Friday, March 26, 2010

Downfall: A candid account of an episode of depression

Disclaimer: I wrote this last night and as you will see in the post I had reason to be a little scatter brained. I'm not going to go back and edit much so keep that in mind as you read.


Today I realized that I am sick.

I’ve been on some form of anti-depressants for the last six years. Before that, and in the periods that I was unable to take my medication, I suffered greatly from depression. I had all the classic symptoms. Sleep disturbances, no motivation, no interest in life, suicidal thoughts. Some would attribute these problems with my psychology. How I was raised, early childhood traumas, etc. Some would say that anti-depressants were there to make me functional, so that I could really get to the bottom of my issues with therapy and growth. But today I confirmed that my problems are largely physiological and cannot be dealt with from a purely psychological approach.

A little over a year ago I changed medications. I’ve done this a few times over the years. But the medication I take now works a little differently than others I’ve tried. I noticed a slight improvement with this new medicine, but nothing spectacular. Then, about six months ago, I began to be happy. Happiness, in my life, has been experienced momentarily, but never consistently. I usually just shot for not being miserable. Not wanting to die. But lately I’ve been happy. It’s an incredible feeling. I can find joy in everything. I have reasons to get up in the morning and I actually LIKE life. I don’t think I’m a good enough writer to express in words how this feels. It’s like . . . Waking up from a bad dream. No, it’s like being pulled out of the water and onto a beautiful shore, and suddenly you realize you had been drowning. Your reality changes and are in awe that most people have felt like this their whole lives.

Don’t get me wrong. It’s not that I’m always euphoric or never sad. There have been some very sad things going on in my life lately. But they are just a part of the picture, not the whole.

Today things changed. I haven’t taken my medication for three or four days now. I can’t keep track exactly how long it’s been. But I have no insurance and my supply ran out. The medicine stays in your system for a while, but today at approximately 9:07 my world came crashing down. I had no more tolerance for my roommates dog and put it in it’s crate, I cried for most of three hours, I felt my rationality slipping from my mind. The thoughts I had, am having, are unhealthy and dangerous to myself. But in the midst of this collapse I had a flashback. A real one. And in my flashback I was a young child, between 3 and 5 based on where I was living at the time, and I was throwing my doll into the wall. The emotions were identical to what I’m feeling tonight. I felt the same way toward the dog as I felt toward my doll back then. I just couldn’t take any more and I lashed out, followed immediately by sobbing and a great sense of shame and remorse. I have more self-control now. I didn’t lash out at the dog. But the feelings that welled up inside of me were so identical that it brought back that memory.

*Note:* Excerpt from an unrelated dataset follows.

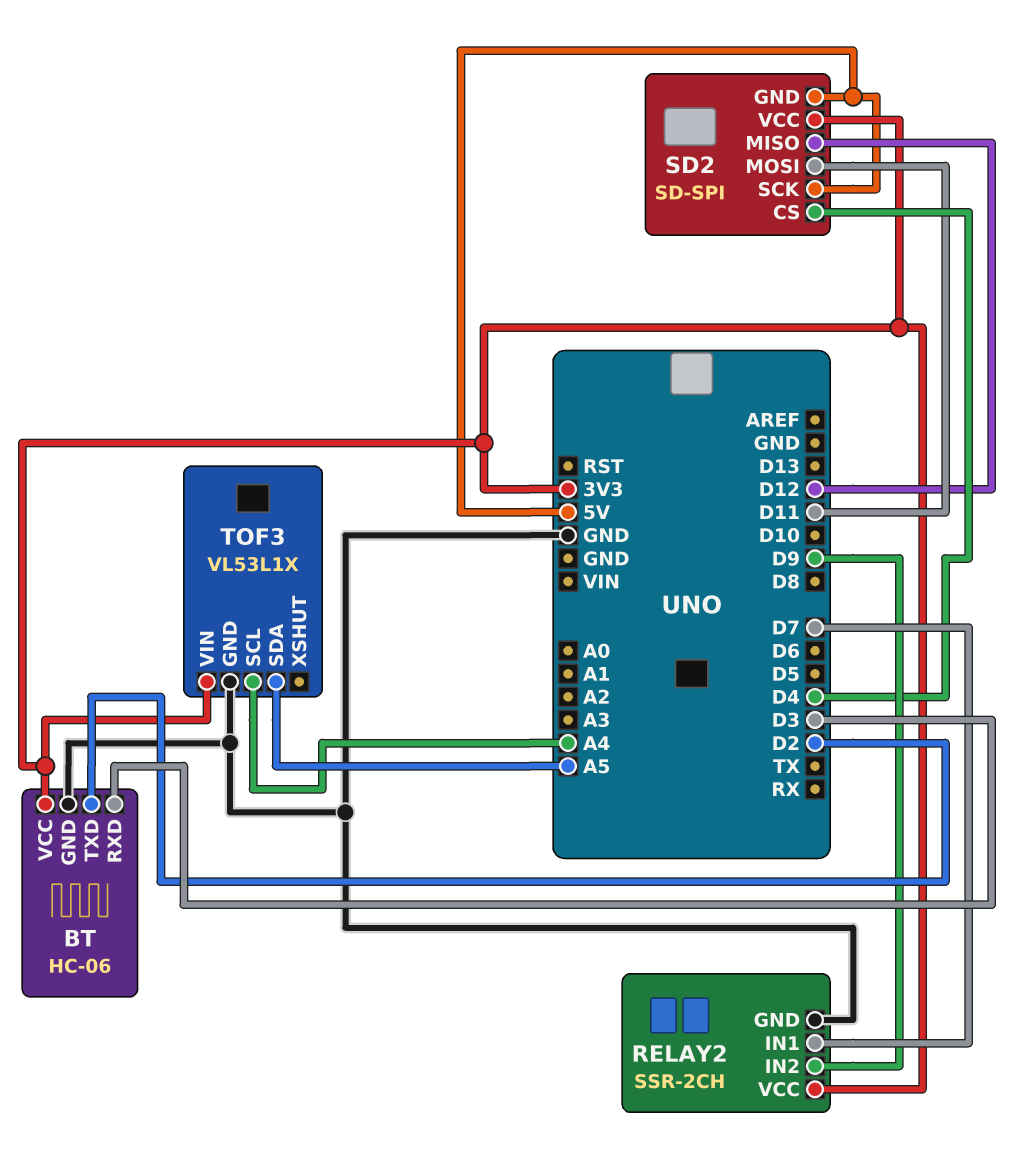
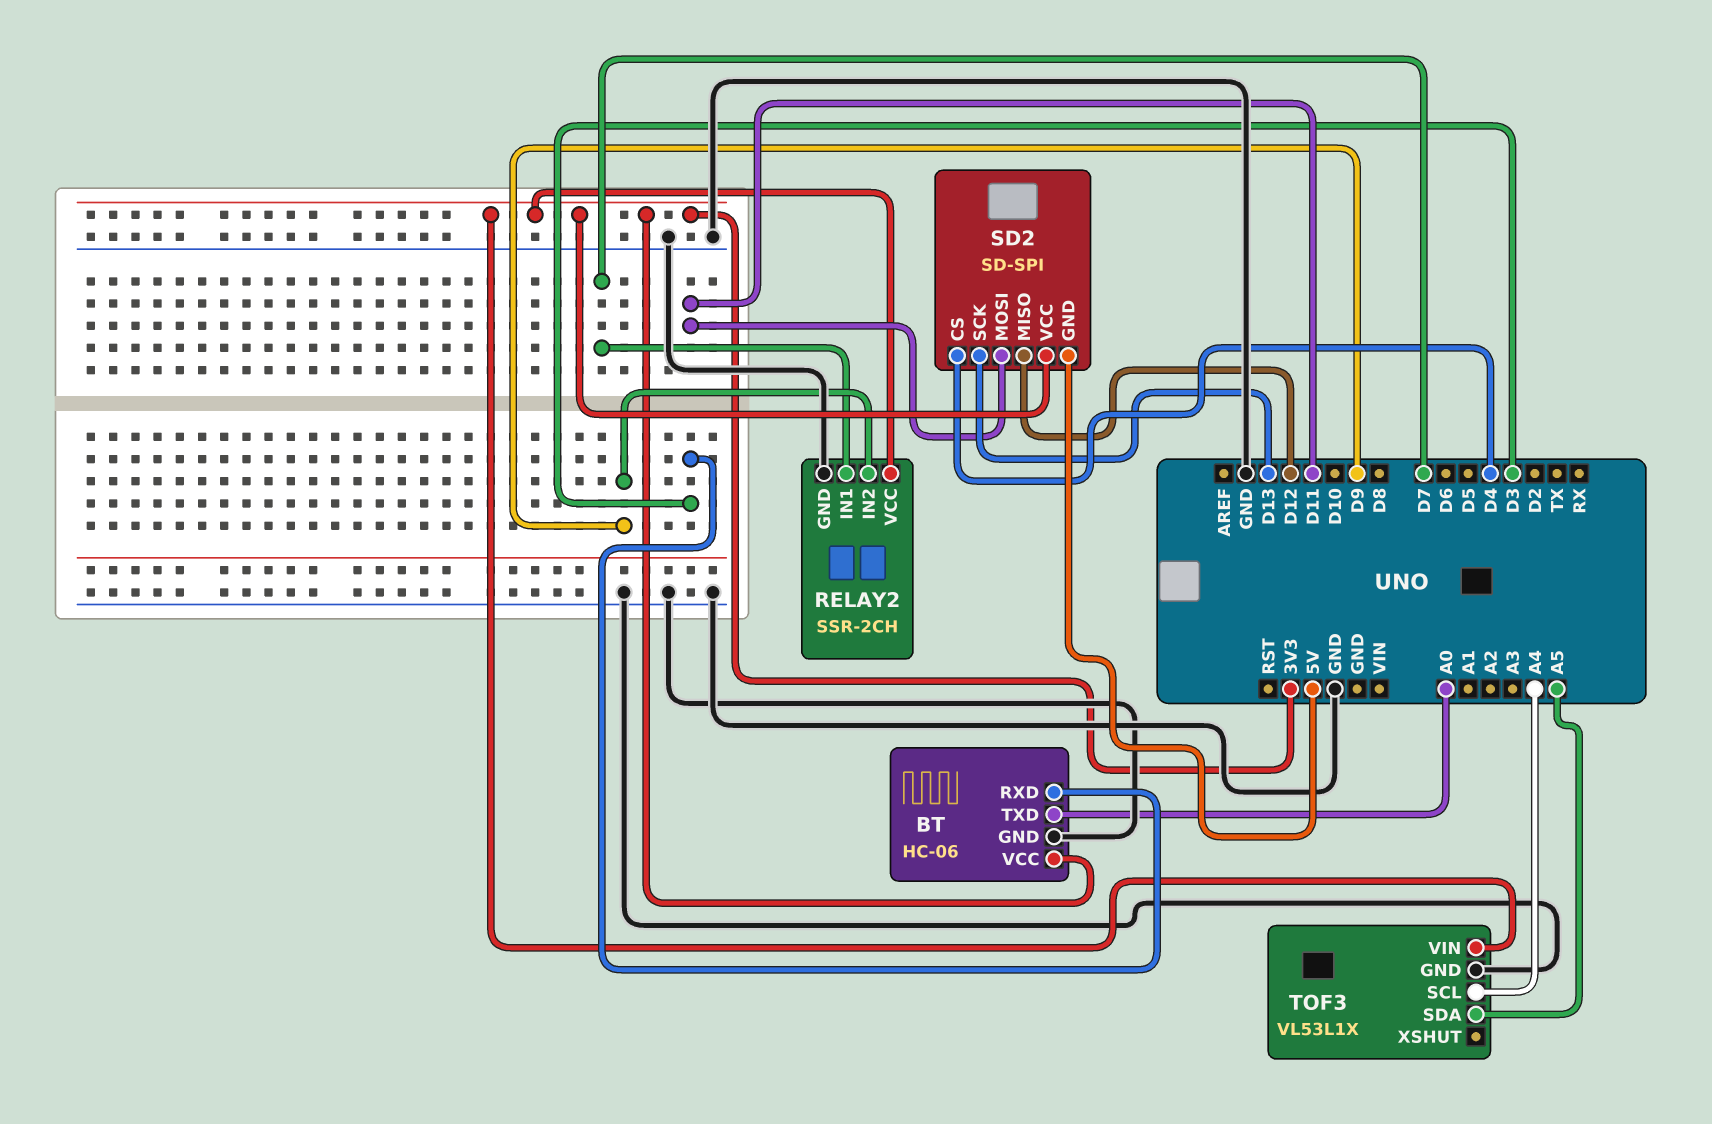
BT pin TXD: D2 -> A0
SD2 pin SCK: 5V -> D13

I have realized for a long time that my feelings and behaviors as a child were not normal. But it wasn’t until today that those thoughts were utterly confirmed. Nothing too traumatic had yet happened when I was 3-5. Nothing, at least, to make me feel the same way I did tonight. The way I feel most of the time when I’m unmedicated. I am absolutely incensed at people who will not accept depression as a valid mental illness. Who think that you must just have “issues” that need to be resolved. I worked with a midwife who didn’t even believe in post-partum depression. A MIDWIFE!! She thought PPD was just a response to an overwhelmed new mother who wasn’t getting enough help from her partner. COME ON! There are hormones and brain chemistry at play here. But today I confirmed, at least to myself, that my problems are largely physiological. And that’s worth something to me. To know that I haven’t just been weak all of my life. But it’s also worth something to know that I will most likely always need medical help. Someday I may be able to manage my physiology with more natural methods, as I hope to, but it will always need to be managed.

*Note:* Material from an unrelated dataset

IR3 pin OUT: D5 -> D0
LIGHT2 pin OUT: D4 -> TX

I’m thankful that I was not born a few centuries, or even decades ago. I would have been institutionalized, given shock treatments, possibly even partially lobotomized. Or maybe they would have said I was possessed and killed me in the process of trying to rid my body of daemons, who knows. And for the women that those things happened to, I’m terribly sorry. Some of the treatment of the mentally ill is no less shameful than the treatment of holocaust prisoners. But we spare little memory for those victims.

1 comment:

  1. Jessica. Are you listening to me? Please, right now, call your local County Mental Health Center or, if you have to, call a local Emergency Room and ask who to call for psych meds because you ran out. You do NOT *ever* have to go without psych meds. Society has a vested interest in its citizens being psychologically stable, so psych programs are rarely ever cut when there are budget cuts. Promise me you’ll call right now. I’ve gone without meds and it doesn’t take but a fleeting second to do something you are, not only sorry for, but can land you in prison or in the morgue. Please don’t wait.

    I’m going to wait to comment more until I know you are safe.

    I’m watching, so please do this now.